Born on July 13, 1527, in London, England, John Dee was an “English alchemist, astrologer, and mathematician who contributed greatly to the revival of interest in mathematics in England.”
– Encyclopaedia Britannica
“Dee was an exceptional student who entered Cambridge University when he was fifteen…Dee excelled at Cambridge and was named Underreader (junior faculty member) before taking his degree. After graduating he traveled to the Continent to continue his studies, achieving overnight fame in Paris at the age of twenty-three, when he delivered a series of lectures on the recently exhumed works of the Greek mathematician Euclid.”
– Visions and Prophesies
“After lecturing and studying on the European continent between 1547 and 1550, Dee returned to England in 1551 and was granted a pension by the government. Dee became astrologer to the queen, Mary Tudor, and shortly thereafter was imprisoned for being a magician but was released in 1555.”
– Encyclopaedia Britannica
“Dee met the future Queen Elizabeth while she was being held under house arrest by Queen Mary. The two developed a freindship that lasted for the rest of their lives. As queen, Elizabeth gave Dee money…More importantly, she protected him from those who accused him of withcraft.”
– Visions and Prophesies
“Besides practicing astrology and horoscopy in the court of Elizabeth I, whose favour he enjoyed, he also gave instruction and advice to pilots and navigators who were exploring the New World. He was asked to name a propitious day for Elizabeth’s coronation, and he gave her lessons in the mystical interpretation of his writings.”
– Encyclopaedia Britannica
“Dee’s house in Mortlake, near London, was for many years a major center of science in England. Dee salvaged many ancient scientific tomes that had been scattered when Roman Catholic churches and monasteries were ransacked during the Reformation, and his own library of more than 4,000 books may have been the largest of its kind in Europe at the time.”
– Visions and Prophesies
“Before we raise our eyes to heaven, kabbalistically illuminated by the contemplation of these mysteries, we could perceive very exactly the constitution of our Monad as it is shown to us not only in the LIGHT but also in life and nature, for it discloses explicitly, by its inner movement, the most secret mysteries of this physical analysis.”
John Dee, Theorem XVIII
“…In Dee’s most Hermetic work, the Monas Hieroglyphica, (One Hieroglyph), published in Antwerp in 1564, Dee believed he had found a ‘hieroglyph’, a hitherto hidden ‘symbol’ which contained in its form the very unifying principle of reality. It is a kind of micro-chip which contains within it all the most elementary principles of the universe. It is to be contemplated upon and fixed in memory as an archetype applicable to all studies. But what is it? If one can imagine a great ocean of prima materia which we may call in this context ‘spirit’, a pure unformed, undirected, unmoving, unmoved homogenous world, then we see the beginning of the universe. If a hand were to, as it were, drop the Monas Hieroglyphica into that ocean of potentials, the materia prima would immediately start forming itself into the universe we imagine we know.”

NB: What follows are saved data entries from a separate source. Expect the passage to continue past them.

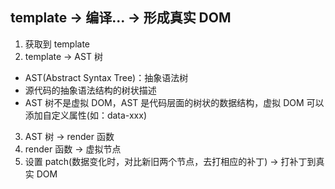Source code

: ## template -> 编译... -> 形成真实 DOM

1. 获取到 template
2. template -> AST 树

- AST(Abstract Syntax Tree)：抽象语法树
- 源代码的抽象语法结构的树状描述
- AST 树不是虚拟 DOM，AST 是代码层面的树状的数据结构，虚拟 DOM 可以添加自定义属性(如：data-xxx)

3. AST 树 -> render 函数
4. render 函数 -> 虚拟节点
5. 设置 patch(数据变化时，对比新旧两个节点，去打相应的补丁) -> 打补丁到真实 DOM
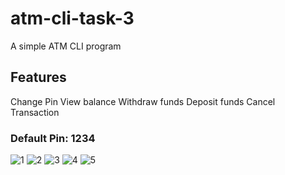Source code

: # atm-cli-task-3
A simple ATM CLI program

## Features
Change Pin 
View balance
Withdraw funds
Deposit funds
Cancel Transaction

### Default Pin: 1234

![1](https://user-images.githubusercontent.com/88377103/197717366-c3977b2a-c0f8-48c2-be7a-8e0341d08a67.png)
![2](https://user-images.githubusercontent.com/88377103/197717426-1bcff3c4-d286-4bcf-8fe0-42997231eec4.png)
![3](https://user-images.githubusercontent.com/88377103/197717447-a1df3626-633e-46c8-b2a2-0a0da9601130.png)
![4](https://user-images.githubusercontent.com/88377103/197717495-d141439e-0e67-4afb-bc75-d097b326248b.png)
![5](https://user-images.githubusercontent.com/88377103/197717516-890104b6-6d2d-4feb-8fbf-0fd5657082cd.png)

– Tobias Churton, The Gnostics
“In 1570 the first English translation of Euclid’s work appeared, and, although it is credited to Sir Henry Billingsley, who became sheriff and later lord mayor of London, Dee probably wrote part or all of it. In addition, he wrote the preface, which encouraged the growing interest in the mathematical arts.”
– Encyclopaedia Britannica
“…Dee stayed in his library, where, bent over his books, he explored the Talmudic mysteries, the Rosicrucian theories, and a host of other obscure and occult subjects.”
– Daniel Cohen, Masters of the Occult
Dee died in 1608 was two years before the first Rosicrucian manifesto, the Fama Fraternitas, began to circulate in 1610.